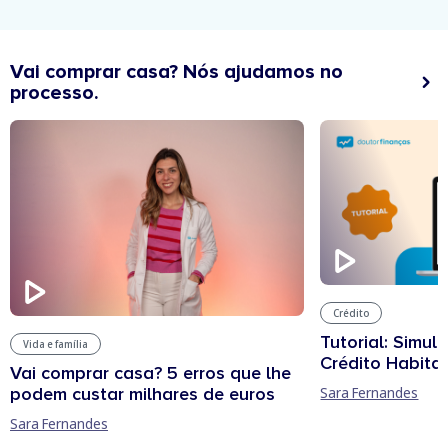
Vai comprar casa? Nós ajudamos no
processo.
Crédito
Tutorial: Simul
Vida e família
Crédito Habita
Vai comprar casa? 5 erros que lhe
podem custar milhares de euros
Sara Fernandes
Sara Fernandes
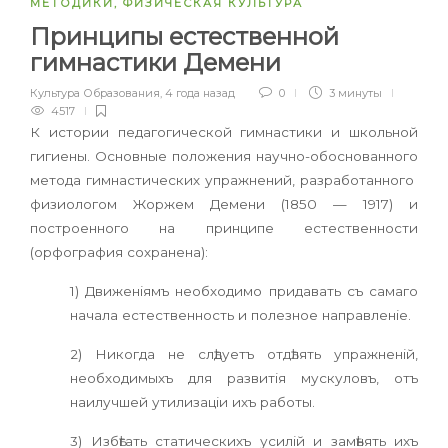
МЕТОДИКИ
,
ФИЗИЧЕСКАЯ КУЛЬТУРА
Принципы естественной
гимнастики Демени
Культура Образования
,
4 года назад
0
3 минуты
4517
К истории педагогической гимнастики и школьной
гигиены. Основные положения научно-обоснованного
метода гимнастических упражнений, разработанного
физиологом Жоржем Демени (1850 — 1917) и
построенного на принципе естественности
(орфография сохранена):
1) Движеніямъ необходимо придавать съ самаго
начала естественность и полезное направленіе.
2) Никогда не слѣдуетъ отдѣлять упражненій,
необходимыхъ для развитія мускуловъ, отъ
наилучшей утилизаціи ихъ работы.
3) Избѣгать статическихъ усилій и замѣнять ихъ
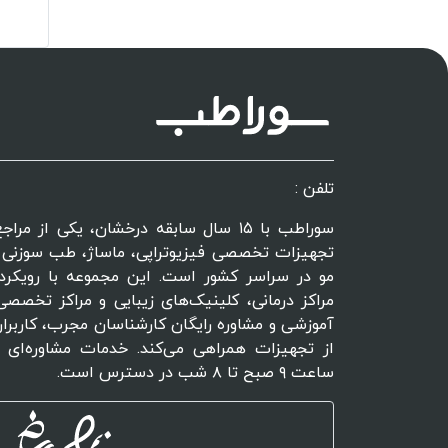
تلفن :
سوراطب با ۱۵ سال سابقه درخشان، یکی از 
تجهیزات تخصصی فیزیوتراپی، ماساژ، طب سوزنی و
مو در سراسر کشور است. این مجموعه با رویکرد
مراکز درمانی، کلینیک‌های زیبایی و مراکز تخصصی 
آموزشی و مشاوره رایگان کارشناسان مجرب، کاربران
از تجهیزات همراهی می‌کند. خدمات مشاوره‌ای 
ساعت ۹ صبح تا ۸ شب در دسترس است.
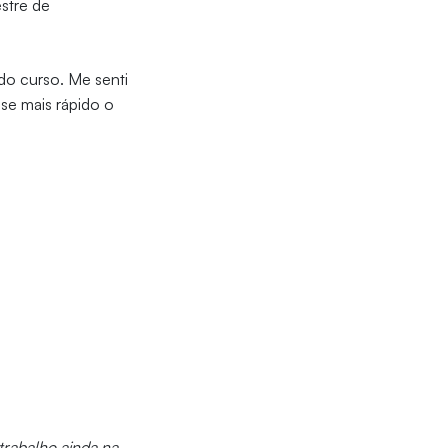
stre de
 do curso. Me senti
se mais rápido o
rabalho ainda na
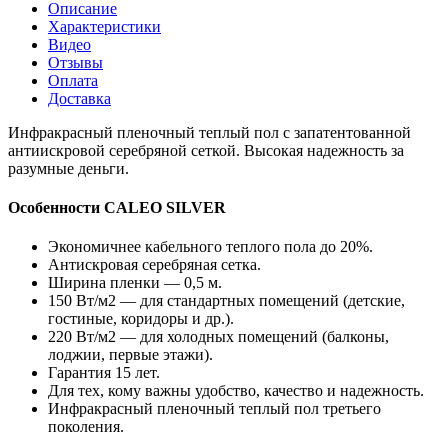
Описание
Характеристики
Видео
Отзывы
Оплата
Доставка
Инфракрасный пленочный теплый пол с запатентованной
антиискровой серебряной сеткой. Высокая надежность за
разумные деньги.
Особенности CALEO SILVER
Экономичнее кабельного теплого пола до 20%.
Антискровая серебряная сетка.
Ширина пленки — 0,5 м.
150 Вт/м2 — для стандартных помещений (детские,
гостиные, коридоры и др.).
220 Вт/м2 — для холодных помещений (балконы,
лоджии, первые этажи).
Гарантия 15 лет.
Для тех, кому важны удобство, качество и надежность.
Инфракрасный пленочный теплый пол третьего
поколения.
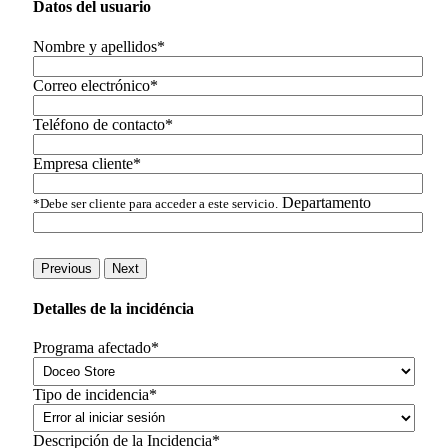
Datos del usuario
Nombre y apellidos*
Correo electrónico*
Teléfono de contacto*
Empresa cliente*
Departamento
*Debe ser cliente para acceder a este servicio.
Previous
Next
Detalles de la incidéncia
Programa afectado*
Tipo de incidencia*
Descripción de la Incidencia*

+++++

[Work item] Write out the lines of the entries exactly as they appear, starting at the line containing "Datos del usuario" and continuing through the end of the entries, both included.

[Answer section]
Datos del usuario
Nombre y apellidos*
Correo electrónico*
Teléfono de contacto*
Empresa cliente*
Departamento
*Debe ser cliente para acceder a este servicio.
Previous
Next
Detalles de la incidéncia
Programa afectado*
Tipo de incidencia*
Descripción de la Incidencia*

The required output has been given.